In a nod to the PBS cooking show America’s Test Kitchen, Teaching with Technology Day also included Technology Test Kitchen in the UMSON Atrium, where “chefs” Clark Shah-Nelson MA, assistant dean, instructional design and technology, University of Maryland School of Social Work (UMSSW); Brian Zelip, MLIS, emerging technologies librarian, HS/HSL; and Nichole Schumaker, MEd, instructional technology specialist, UMSON, guided participants through hands-on exercises involving virtual reality, robotic telepresence videoconferencing, 3-D printing, and annotating on tablets.
“It’s a good way for faculty to interact with instructional designers and have conversations about ideas,” said Shah-Nelson, dressed in a white chef’s hat and coat. He helped demonstrate a telepresence robotic device that can be used during video conferencing or for students who have an illness or long-term disability. “It gives them the ability to be present in the classroom with more capability to look around at their classmates.” He also demonstrated an inexpensive cardboard device from Google Cardboard that turns a cellphone into a virtual-reality device.
Yalonda Dixon, a library media instructional assistant at Berry Elementary School in Waldorf, Md., said Teaching with Technology Day was “very engaging,” and she enjoyed experimenting with the 3-D printer.
“I thought the 3-D printer was really cool.

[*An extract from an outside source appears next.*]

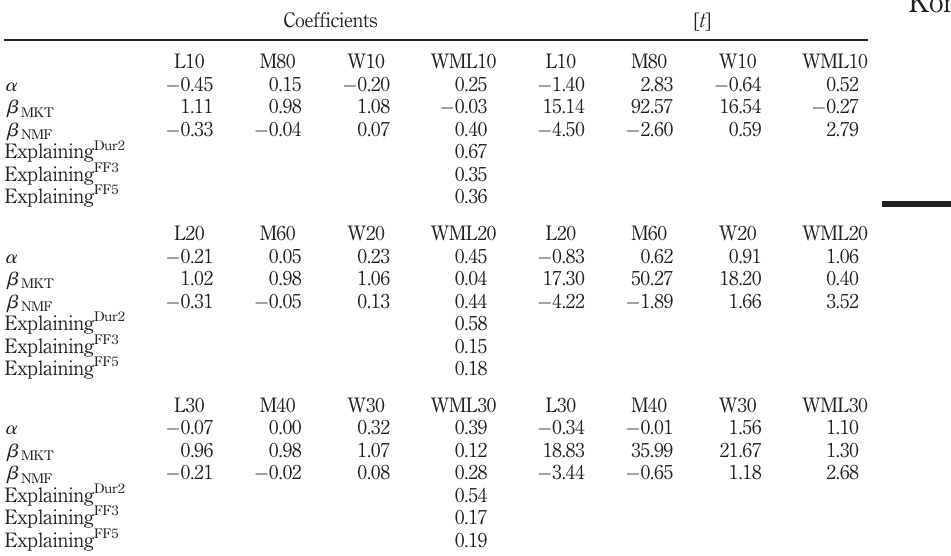
of duration factor on momentum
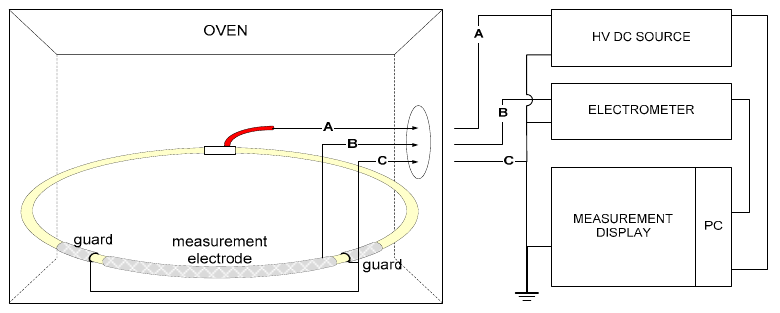
Figure 5. Conduction current measurement setup.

I learned how you can recreate things and make them 3-D,” she said, holding a little green plastic plaque that read “CONGRATS ELAINA!” which, with the help of Zelip, she made on the 3-D printer for her daughter’s high school graduation. “It was really cool to see how it worked,” she said.

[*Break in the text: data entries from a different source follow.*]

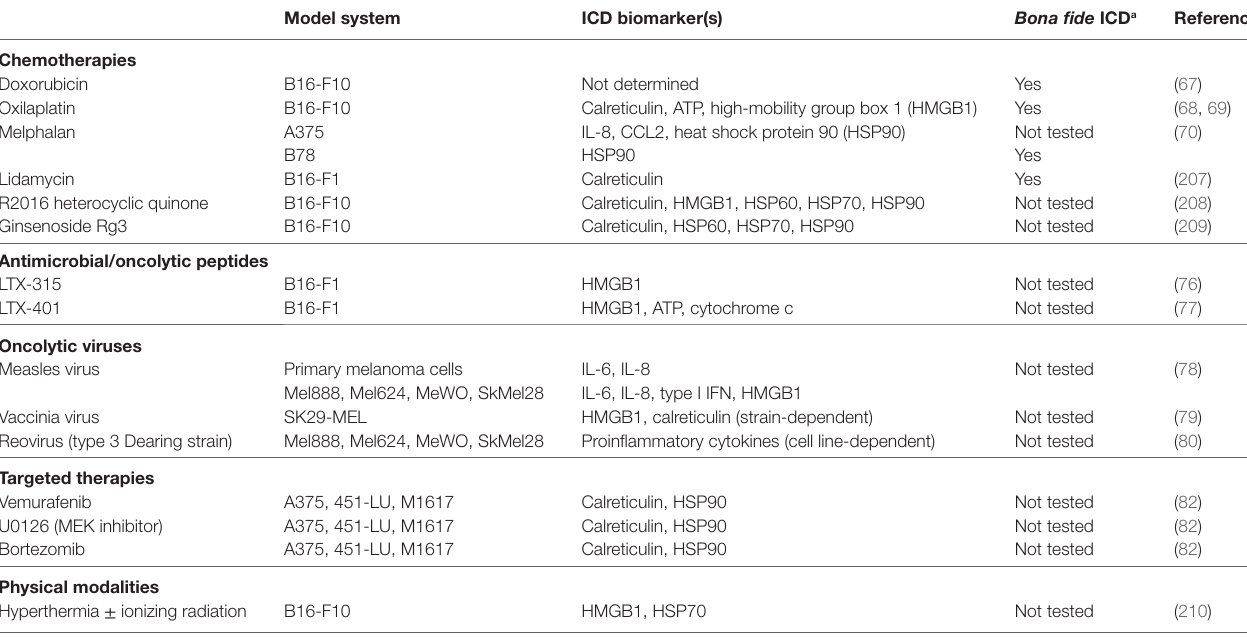
TABLe 1 | Inducers of immunogenic cell death (ICD) in melanoma. Model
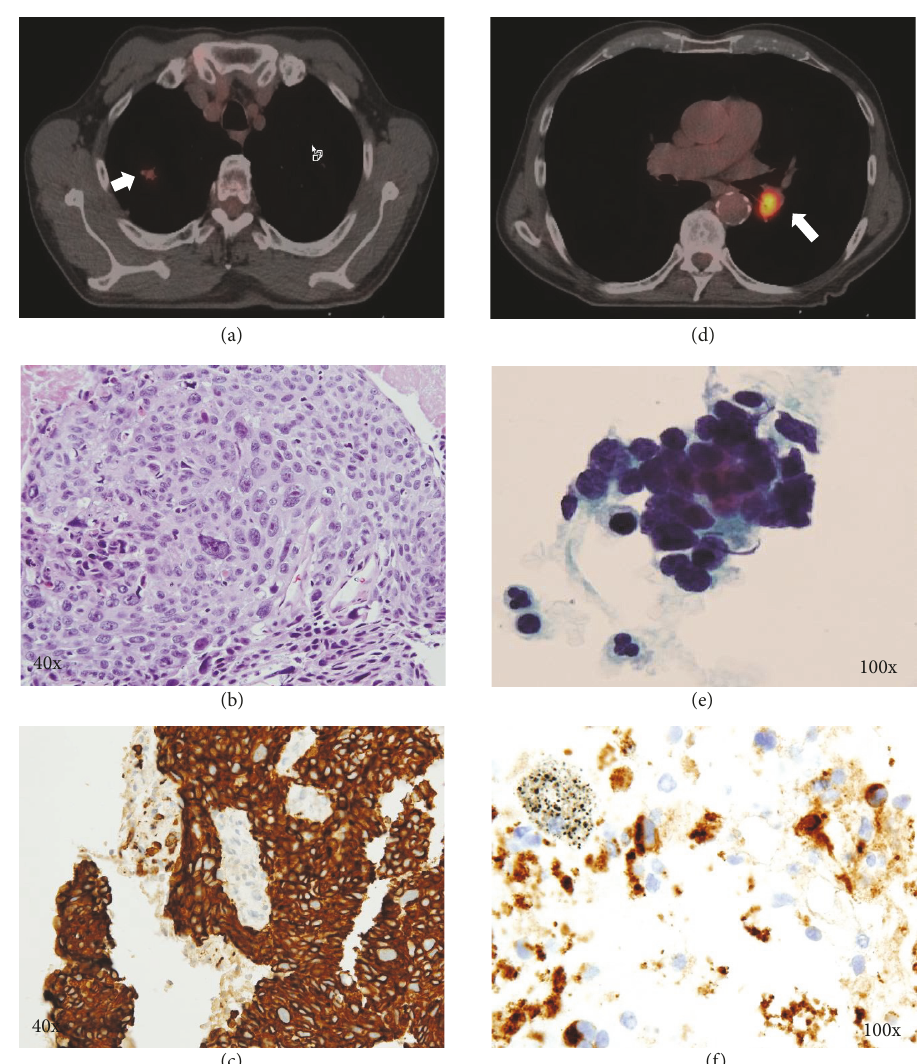
Figure 1: Positron emission tomogram showing mild [ 11 F]-2-fluoro-2-deoxy-D-glucose (FDG) uptake in the right upper lobe lesion (a) (short white arrow), diagnosed as squamous cell carcinoma on biopsy ((b) hematoxylin and eosin, 40x; (c) CK5 immunostain, 40x). (d) A highly FDG-avid left infrahilar mass (long white arrow) that was diagnosed as small cell carcinoma after biopsy analysis ((e) hematoxylin and eosin, 100x; (f) synaptophysin,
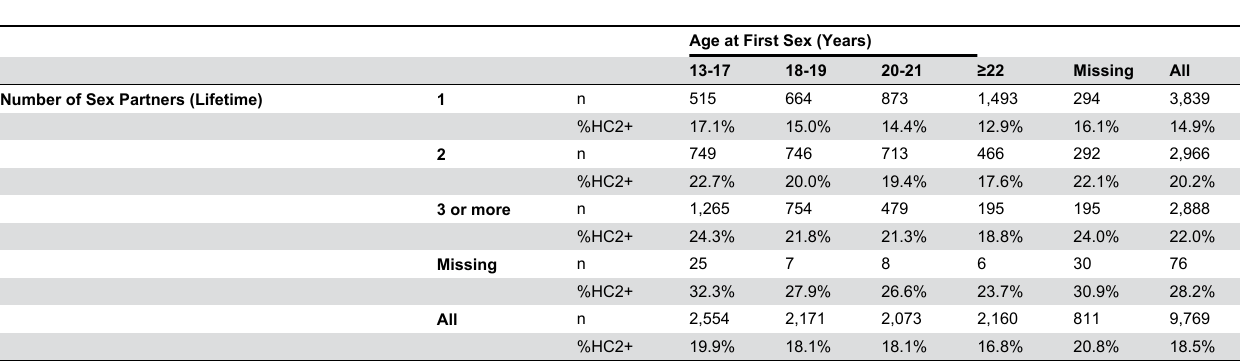
Table 2. HPV prevalence by number of partners and age of first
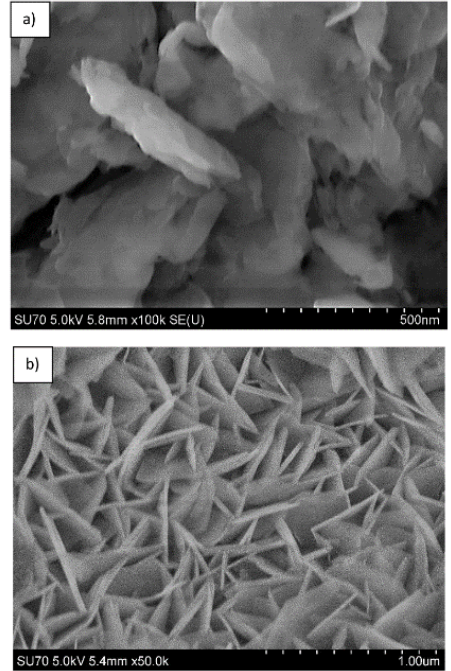
Figure 9. SEM micrographs of Mg 3 /Al-CO 3 ( a ) and Mg 3 /Al 0.99 Eu 0.01 -CO 3 ( b ) LDHs.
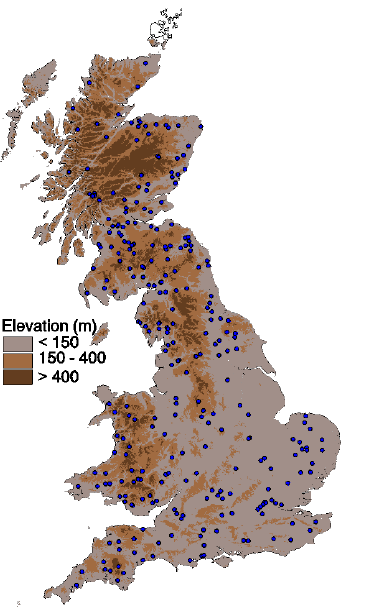
Figure 1. Catchment river outlets where Future Flows Hydrology time series are generated. © Copyright NERC (CEH) 2012. Contains Ordnance Survey data © Crown Copyright and Database Right.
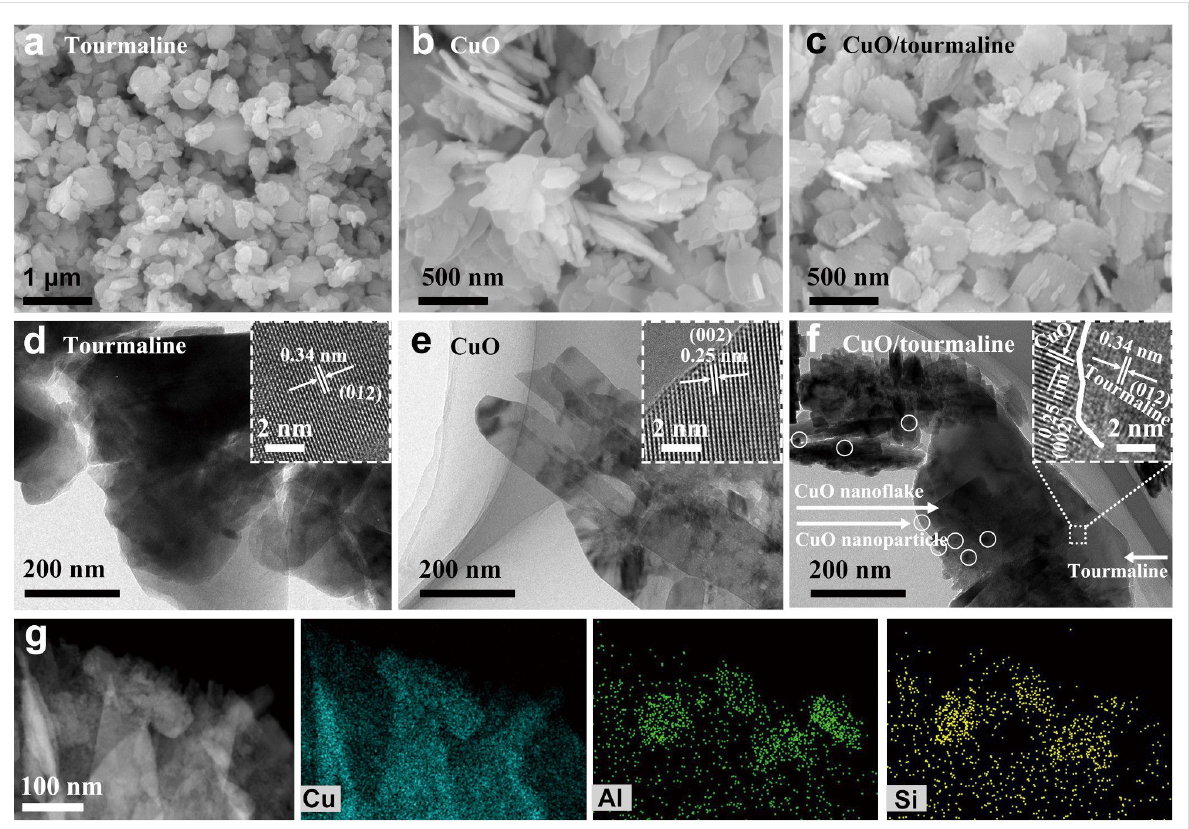
Figure 3: SEM images of (a) tourmaline, (b) CuO, and (c) CuO/tourmaline composite. TEM images of (d) tourmaline, (e) CuO, and (f) CuO/tourma- line composite, where the insets show the corresponding high-resolution TEM images. (g) EDX element mapping images of Cu, Al, and Si for the CuO/tourmaline composite.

The day also included a panel discussion on “Pedagogy and Technology: Making it Meaningful,” facilitated by Anthony Frisby, PhD, director of the Center for Teaching and Learning at Thomas Jefferson University, and featuring panelists Kathleen M. Buckley, PhD, RN, IBCLC, associate professor, family and community health, UMSON; Julie Gilliam, ScD, MS, lead instructional technologist, UMSSW; and Shannon Tucker, MS, assistant dean of instructional design and technology, University of Maryland School of Pharmacy.
Participants also toured the HS/HSL’s iSpace and Practice Presentation Studio as well as UMSON’s Standardized Patient Program and clinical simulation labs.